# start of SELECTED EXCERPT

Currency Wars - Europe Seeks Alternative To 'Dollar Imperialism'

Currency Wars - Europe Seeks Alternative To 'Dollar Imperialism'

It was a gamble and it may have just backfired. When U.S. regulators last week sought to limit Banque Nationale de Paris’s ability to clear dollars they opened a pandora's box of uncertainty. Countries globally depend on the dollar for international payments. Many will have taken note and some will be alarmed by the move and will now naturally mull over alternatives.  


Reserve Currencies In History - Dollar's Demise Cometh

Today in Brussels the French Finance Minister, Michel Sapin, will start a debate with his EU counterparts on how the European Union can reduce its dependency on the U.S. dollar. Should the discussion find traction it may contribute to the ongoing monumental shift in global monetary economics with the gradual decline of the dollar as the global reserve currency.

Mr Sapin said in an interview with The Financial Times, “We [Europeans] are selling to ourselves in dollars, for instance when we sell planes. Is that necessary? I don’t think so. I think a rebalancing is possible and necessary, not just regarding the euro but also for the big currencies of the emerging countries, which account for more and more of global trade.”

# end of SELECTED EXCERPT
# start of RAW RECORDS

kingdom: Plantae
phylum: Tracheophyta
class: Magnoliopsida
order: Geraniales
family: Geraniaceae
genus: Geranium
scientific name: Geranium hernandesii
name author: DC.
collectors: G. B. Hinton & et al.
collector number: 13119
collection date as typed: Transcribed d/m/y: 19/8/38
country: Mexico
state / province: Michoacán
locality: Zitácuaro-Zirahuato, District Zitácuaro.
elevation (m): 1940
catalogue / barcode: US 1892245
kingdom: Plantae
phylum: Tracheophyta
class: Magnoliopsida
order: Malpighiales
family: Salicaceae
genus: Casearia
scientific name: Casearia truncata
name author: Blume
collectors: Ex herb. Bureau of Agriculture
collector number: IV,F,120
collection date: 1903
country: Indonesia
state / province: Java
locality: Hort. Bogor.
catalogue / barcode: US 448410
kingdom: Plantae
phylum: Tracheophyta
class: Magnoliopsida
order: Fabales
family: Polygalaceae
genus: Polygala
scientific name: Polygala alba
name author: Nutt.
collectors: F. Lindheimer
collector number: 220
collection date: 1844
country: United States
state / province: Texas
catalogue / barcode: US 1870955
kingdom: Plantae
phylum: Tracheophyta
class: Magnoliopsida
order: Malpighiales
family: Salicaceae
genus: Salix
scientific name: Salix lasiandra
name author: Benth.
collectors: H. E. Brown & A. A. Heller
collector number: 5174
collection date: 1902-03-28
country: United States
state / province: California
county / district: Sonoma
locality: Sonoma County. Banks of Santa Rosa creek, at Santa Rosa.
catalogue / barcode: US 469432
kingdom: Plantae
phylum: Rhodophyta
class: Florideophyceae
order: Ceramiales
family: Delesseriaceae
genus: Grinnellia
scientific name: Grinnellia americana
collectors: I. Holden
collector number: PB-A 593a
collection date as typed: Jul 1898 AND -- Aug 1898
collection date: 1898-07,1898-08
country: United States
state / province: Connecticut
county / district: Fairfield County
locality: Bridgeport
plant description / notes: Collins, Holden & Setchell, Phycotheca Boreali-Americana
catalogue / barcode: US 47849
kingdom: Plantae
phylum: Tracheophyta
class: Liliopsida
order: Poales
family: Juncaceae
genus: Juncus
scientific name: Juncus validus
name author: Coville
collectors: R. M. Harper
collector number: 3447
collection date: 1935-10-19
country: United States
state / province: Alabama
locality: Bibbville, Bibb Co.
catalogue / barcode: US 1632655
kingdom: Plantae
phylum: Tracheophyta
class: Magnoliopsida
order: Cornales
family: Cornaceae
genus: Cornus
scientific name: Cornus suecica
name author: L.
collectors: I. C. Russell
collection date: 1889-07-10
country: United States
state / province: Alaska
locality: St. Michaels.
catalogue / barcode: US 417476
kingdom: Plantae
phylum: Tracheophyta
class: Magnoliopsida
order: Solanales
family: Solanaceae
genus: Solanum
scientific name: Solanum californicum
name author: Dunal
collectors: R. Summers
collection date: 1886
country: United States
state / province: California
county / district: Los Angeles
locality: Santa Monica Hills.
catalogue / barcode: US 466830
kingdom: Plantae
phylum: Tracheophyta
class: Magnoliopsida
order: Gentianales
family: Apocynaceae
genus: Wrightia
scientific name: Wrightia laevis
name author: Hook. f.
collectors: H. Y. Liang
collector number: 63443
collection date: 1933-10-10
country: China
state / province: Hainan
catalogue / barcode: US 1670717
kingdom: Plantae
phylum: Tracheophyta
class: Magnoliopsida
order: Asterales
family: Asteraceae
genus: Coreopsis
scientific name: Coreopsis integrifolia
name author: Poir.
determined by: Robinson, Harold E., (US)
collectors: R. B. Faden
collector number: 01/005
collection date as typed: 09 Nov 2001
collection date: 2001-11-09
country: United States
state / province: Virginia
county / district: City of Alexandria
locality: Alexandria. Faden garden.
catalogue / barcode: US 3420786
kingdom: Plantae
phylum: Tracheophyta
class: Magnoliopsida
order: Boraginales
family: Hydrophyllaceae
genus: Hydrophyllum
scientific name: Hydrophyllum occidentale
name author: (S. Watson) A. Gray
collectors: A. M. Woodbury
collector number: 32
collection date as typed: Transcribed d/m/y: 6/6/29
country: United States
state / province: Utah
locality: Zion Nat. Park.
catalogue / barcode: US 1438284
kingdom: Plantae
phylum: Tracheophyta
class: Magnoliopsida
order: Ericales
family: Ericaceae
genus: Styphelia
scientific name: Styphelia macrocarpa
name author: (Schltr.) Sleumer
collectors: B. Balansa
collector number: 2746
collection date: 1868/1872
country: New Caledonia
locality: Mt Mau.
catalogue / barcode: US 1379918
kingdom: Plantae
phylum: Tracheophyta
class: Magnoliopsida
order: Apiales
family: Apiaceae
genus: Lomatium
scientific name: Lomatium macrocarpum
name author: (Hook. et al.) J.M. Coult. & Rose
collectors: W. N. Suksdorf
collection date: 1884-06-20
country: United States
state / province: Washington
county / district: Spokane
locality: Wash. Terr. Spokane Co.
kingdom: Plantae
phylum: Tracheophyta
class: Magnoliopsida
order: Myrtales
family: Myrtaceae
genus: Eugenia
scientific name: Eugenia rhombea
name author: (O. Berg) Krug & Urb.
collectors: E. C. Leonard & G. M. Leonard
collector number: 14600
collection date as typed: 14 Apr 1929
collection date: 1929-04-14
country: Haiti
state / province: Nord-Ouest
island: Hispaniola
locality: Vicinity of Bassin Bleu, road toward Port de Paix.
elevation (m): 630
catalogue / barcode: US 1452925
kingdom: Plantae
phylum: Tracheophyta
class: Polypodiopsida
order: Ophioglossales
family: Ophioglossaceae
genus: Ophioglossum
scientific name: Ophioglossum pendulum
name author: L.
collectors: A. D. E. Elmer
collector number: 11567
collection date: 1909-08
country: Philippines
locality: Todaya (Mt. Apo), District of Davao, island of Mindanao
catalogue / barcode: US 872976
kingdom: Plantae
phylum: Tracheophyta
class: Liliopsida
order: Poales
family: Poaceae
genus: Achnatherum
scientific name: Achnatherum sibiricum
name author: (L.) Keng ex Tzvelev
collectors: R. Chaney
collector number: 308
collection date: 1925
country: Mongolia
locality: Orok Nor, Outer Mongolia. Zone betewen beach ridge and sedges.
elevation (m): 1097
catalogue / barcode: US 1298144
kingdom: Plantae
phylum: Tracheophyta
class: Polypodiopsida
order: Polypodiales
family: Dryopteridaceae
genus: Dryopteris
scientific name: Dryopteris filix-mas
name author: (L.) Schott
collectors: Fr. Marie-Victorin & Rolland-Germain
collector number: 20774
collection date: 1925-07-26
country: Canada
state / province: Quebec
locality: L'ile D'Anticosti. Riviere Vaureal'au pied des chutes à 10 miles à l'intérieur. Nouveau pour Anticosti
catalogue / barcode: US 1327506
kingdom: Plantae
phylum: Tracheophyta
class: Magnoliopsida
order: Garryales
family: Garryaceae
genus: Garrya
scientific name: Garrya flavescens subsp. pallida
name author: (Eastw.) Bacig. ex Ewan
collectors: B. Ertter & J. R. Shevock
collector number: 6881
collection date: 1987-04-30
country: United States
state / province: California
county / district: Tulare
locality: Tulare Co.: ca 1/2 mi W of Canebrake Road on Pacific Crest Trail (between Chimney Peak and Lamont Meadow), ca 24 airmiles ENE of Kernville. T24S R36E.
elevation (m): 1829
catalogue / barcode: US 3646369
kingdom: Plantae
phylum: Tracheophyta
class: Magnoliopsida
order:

# end of RAW RECORDS

PROBLEM TO SOLVE:
Please return the whole piece on Europe's search for an alternative to the dollar, word for word.

FINAL RESULT:
Currency Wars - Europe Seeks Alternative To 'Dollar Imperialism'

Currency Wars - Europe Seeks Alternative To 'Dollar Imperialism'

It was a gamble and it may have just backfired. When U.S. regulators last week sought to limit Banque Nationale de Paris’s ability to clear dollars they opened a pandora's box of uncertainty. Countries globally depend on the dollar for international payments. Many will have taken note and some will be alarmed by the move and will now naturally mull over alternatives.  


Reserve Currencies In History - Dollar's Demise Cometh

Today in Brussels the French Finance Minister, Michel Sapin, will start a debate with his EU counterparts on how the European Union can reduce its dependency on the U.S. dollar. Should the discussion find traction it may contribute to the ongoing monumental shift in global monetary economics with the gradual decline of the dollar as the global reserve currency.

Mr Sapin said in an interview with The Financial Times, “We [Europeans] are selling to ourselves in dollars, for instance when we sell planes. Is that necessary? I don’t think so. I think a rebalancing is possible and necessary, not just regarding the euro but also for the big currencies of the emerging countries, which account for more and more of global trade.”